I'll try to respond to Esty's introductory post without boring anyone here who has already read my comments about TH on other threads. I've just realized one interesting thing: I read the book for myself for the first time after I read LOTR! My first time through the book was having it read to me in school, which was enjoyable, but the emphasis was not the same as when I read it myself.

TH was my introduction to Middle Earth: Everything I have come to love about Tolkien's writing I owe to this book, for it showed me my first glimpses of Dwarves, Rivendell, Elrond, Gondolin, the Ring, wizards, Elves, goblins and dragons. For that reason alone, I have continued to read it once every couple of years in hommage to the Middle Earth vistas it has led me to. Certainly it is lighter and yes, a bit sillier than the rest of the Legendarium, but for me that is a pleasant break from some of the heavier subjects JRRT wrote about.

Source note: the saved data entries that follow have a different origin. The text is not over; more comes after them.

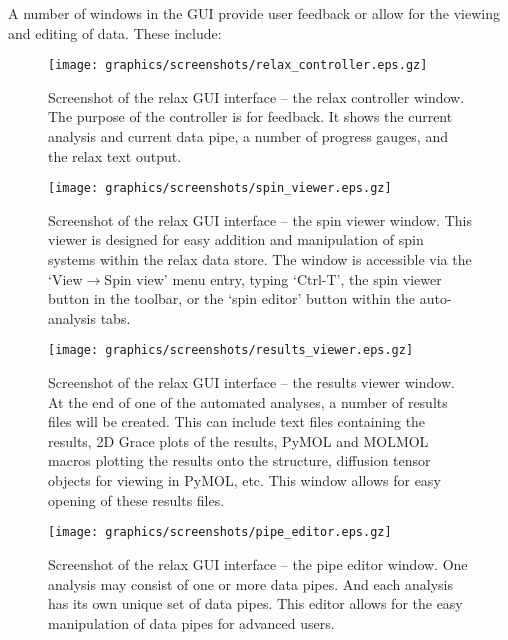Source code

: A number of windows in the GUI provide user feedback or allow for the viewing and editing of data.  These include:

\begin{figure}
\centerline{\texttt{[image: graphics/screenshots/relax\_controller.eps.gz]}}
\caption[relax controller screenshot]{Screenshot of the relax GUI interface -- the relax controller window.  The purpose of the controller is for feedback.  It shows the current analysis and current data pipe, a number of progress gauges, and the relax text output.}\label{fig: screenshot: relax controller}
\end{figure}

\begin{figure}
\centerline{\texttt{[image: graphics/screenshots/spin\_viewer.eps.gz]}}
\caption[Spin viewer window screenshot]{Screenshot of the relax GUI interface -- the spin viewer window.  This viewer is designed for easy addition and manipulation of spin systems within the relax data store.  The window is accessible via the `View$\to$Spin view' menu entry, typing `Ctrl-T', the spin viewer button in the toolbar, or the `spin editor' button within the auto-analysis tabs.}\label{fig: screenshot: spin viewer}
\end{figure}

\begin{figure}
\centerline{\texttt{[image: graphics/screenshots/results\_viewer.eps.gz]}}
\caption[Results viewer window screenshot]{Screenshot of the relax GUI interface -- the results viewer window.  At the end of one of the automated analyses, a number of results files will be created.  This can include text files containing the results, 2D Grace plots of the results, PyMOL and MOLMOL macros plotting the results onto the structure, diffusion tensor objects for viewing in PyMOL, etc.  This window allows for easy opening of these results files.}\label{fig: screenshot: results viewer}
\end{figure}

\begin{figure}
\centerline{\texttt{[image: graphics/screenshots/pipe\_editor.eps.gz]}}
\caption[Pipe editor window screenshot]{Screenshot of the relax GUI interface -- the pipe editor window.  One analysis may consist of one or more data pipes.  And each analysis has its own unique set of data pipes.  This editor allows for the easy manipulation of data pipes for advanced users.}\label{fig: screenshot: pipe editor}
\end{figure}

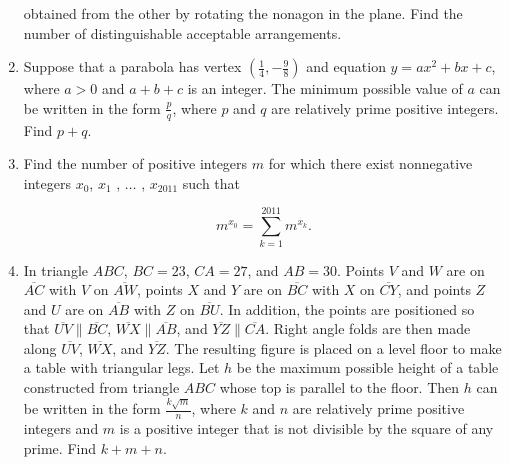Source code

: \documentclass{article}
\begin{document}
\begin{enumerate}[label=\arabic*., itemsep=0.5em]
obtained from the other by rotating the nonagon in the plane.  Find the number of distinguishable acceptable arrangements.\par \vspace{0.5em}\item Suppose that a parabola has vertex \(\left(\frac{1}{4},-\frac{9}{8}\right)\) and equation \(y = ax^2 + bx + c\), where \(a > 0\) and \(a + b + c\) is an integer.  The minimum possible value of \(a\) can be written in the form \(\frac{p}{q}\), where \(p\) and \(q\) are relatively prime positive integers.  Find \(p + q\).\par \vspace{0.5em}\item Find the number of positive integers \(m\) for which there exist nonnegative integers \(x_0\), \(x_1\) , \(\dots\) , \(x_{2011}\) such that

\begin{equation*}
m^{x_0} = \sum_{k = 1}^{2011} m^{x_k}.
\end{equation*}
\par \vspace{0.5em}\item In triangle \(ABC\), \(BC = 23\), \(CA = 27\), and \(AB = 30\).  Points \(V\) and \(W\) are on \(\overline{AC}\) with \(V\) on \(\overline{AW}\), points \(X\) and \(Y\) are on \(\overline{BC}\) with \(X\) on \(\overline{CY}\), and points \(Z\) and \(U\) are on \(\overline{AB}\) with \(Z\) on \(\overline{BU}\).  In addition, the points are positioned so that \(\overline{UV} \parallel \overline{BC}\), \(\overline{WX} \parallel \overline{AB}\), and \(\overline{YZ} \parallel \overline{CA}\).  Right angle folds are then made along \(\overline{UV}\), \(\overline{WX}\), and \(\overline{YZ}\).  The resulting figure is placed on a level floor to make a table with triangular legs.  Let \(h\) be the maximum possible height of a table constructed from triangle \(ABC\) whose top is parallel to the floor.  Then \(h\) can be written in the form \(\frac{k \sqrt{m}}{n}\), where \(k\) and \(n\) are relatively prime positive integers and \(m\) is a positive integer that is not divisible by the square of any prime.  Find \(k + m + n\).


\end{enumerate}
\end{document}
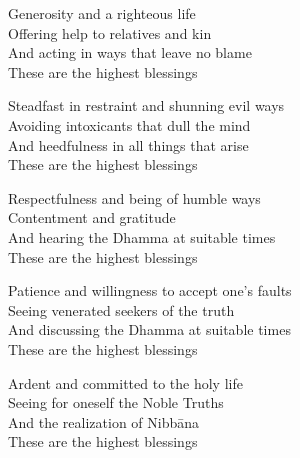 \begin{english-only}
  Generosity and a righteous life\\
  Offering help to relatives and kin\\
  And acting in ways that leave no blame\\
  These are the highest blessings
\end{english-only}

\begin{english-only}
  Steadfast in restraint and shunning evil ways\\
  Avoiding intoxicants that dull the mind\\
  And heedfulness in all things that arise\\
  These are the highest blessings
\end{english-only}

\begin{english-only}
  Respectfulness and being of humble ways\\
  Contentment and gratitude\\
  And hearing the Dhamma at suitable times\ifdigitalversion\makeatletter\hyperlink{endnote151-appendix}\fi\\
  These are the highest blessings
\end{english-only}

\begin{english-only}
  Patience and willingness to accept one's faults\\
  Seeing venerated seekers of the truth\\
  And discussing the Dhamma at suitable times\ifdigitalversion\makeatletter\hyperlink{endnote151-appendix}\fi\\
  These are the highest blessings
\end{english-only}

\begin{english-only}
  Ardent and committed\ifdigitalversion\makeatletter\hyperlink{endnote48-appendix}\makeatother \thinspace\fi
  to the holy life\\
  Seeing for oneself the Noble Truths\\
  And the realization of Nibbāna\\
  These are the highest blessings
\end{english-only}

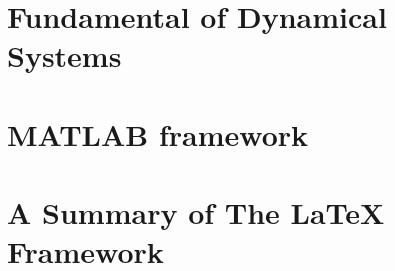 \documentclass[11pt, letterpaper, onecolumn, english, notitlepage]{book}
\begin{document}
    \newpage
    \chapter{Fundamental of Dynamical Systems} {
        \newpage
        
    }

    \newpage
    \chapter{MATLAB framework} {
        \newpage
        
    }

    \newpage
    \chapter{A Summary of The \LaTeX{} Framework} {
        \newpage

    }
\end{document}
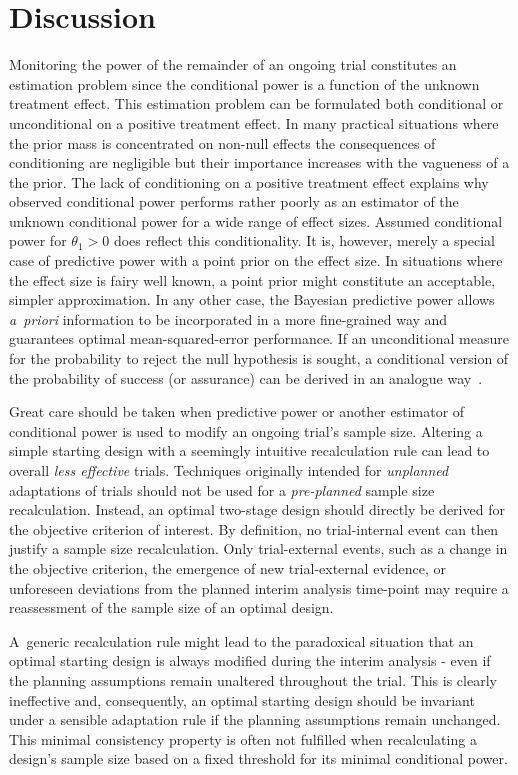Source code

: \documentclass[12pt]{article}
\begin{document}
\section{Discussion} %

Monitoring the power of the remainder of an ongoing trial constitutes an estimation problem since the conditional power
is a function of the unknown treatment effect.
This estimation problem can be formulated both conditional or unconditional on a positive treatment effect.
In many practical situations where the prior mass is concentrated on non-null effects the consequences of conditioning are negligible but their importance increases with the vagueness of a the prior.
The lack of conditioning on a positive treatment effect explains why observed conditional power performs rather poorly as an estimator of the unknown conditional power for a wide range of effect sizes.
Assumed conditional power for $\theta_1>0$ does reflect this conditionality.
It is, however,
merely a special case of predictive power with a
point prior on the effect size.
In situations where the effect size is fairy well known, a point prior might constitute an acceptable, simpler approximation.
In any other case, the Bayesian predictive power allows \textit{a~priori} information to be incorporated in a more fine-grained way and
guarantees optimal mean-squared-error performance.
If an unconditional measure for the probability to reject the null hypothesis is sought,
a conditional version of the probability of success (or assurance) can be derived in an analogue way~\cite{kunzmann2020}.

Great care should be taken when predictive power
or another estimator of conditional power
is used to modify an ongoing trial's sample size.
Altering a simple starting design with a seemingly intuitive recalculation rule
can lead to overall \emph{less effective} trials.
Techniques originally intended for \emph{unplanned} adaptations of trials
should not be used for a \emph{pre-planned} sample size recalculation.
Instead, an optimal two-stage design should directly be derived
for the objective criterion of interest.
By definition, no trial-internal event can then justify a sample size recalculation.
Only trial-external events, such as a change in the objective criterion,
the emergence of new trial-external evidence,
or unforeseen deviations from the planned interim analysis time-point
may require a reassessment of the sample size of an optimal design.

A~generic recalculation rule might lead to the paradoxical situation that an optimal
starting design is always modified during the interim analysis
- even if the planning assumptions remain unaltered throughout the trial.
This is clearly ineffective and, consequently,
an optimal starting design should be invariant under a sensible adaptation rule
if the planning assumptions remain unchanged.
This minimal consistency property is often not fulfilled when recalculating a design's
sample size based on a fixed threshold for its minimal conditional power.
\end{document}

I do understand that not everyone finds this appealing, but then my family and I are a silly people.

I do know that when reading it for myself, Far over the Misty Mountains Cold and its accompanying paragraph is one of my favorite passages in this chapter. I love the strong rythm of the song itself -- in fact I usually chant it out loud just for the pleasure of hearing the words.

Quote:
As they sang the hobbit felt the love of beautiful things made by hands and by cunning and by magic moving through him, a fierce and jealous love, the desire of the hearts of dwarves. Then something Tookish woke up inside him, and he wished to go and see the great mountains, and hear the pine-trees and the waterfalls, and explore the caves, and wear a sword instead of a walking-stick.
The description of Bilbo's response is very interesting: suddenly the idea of passion is introduced into his calm, orderly mind-set -- and he is attracted by it. We see the beginnings of Bilbo's journey here, too. Not just the physical journey to the mountain and back, but the journey away from a safe, settled existence toward danger and knowledge of the world beyond the Shire and Bilbo's awakening to his own hidden abilities.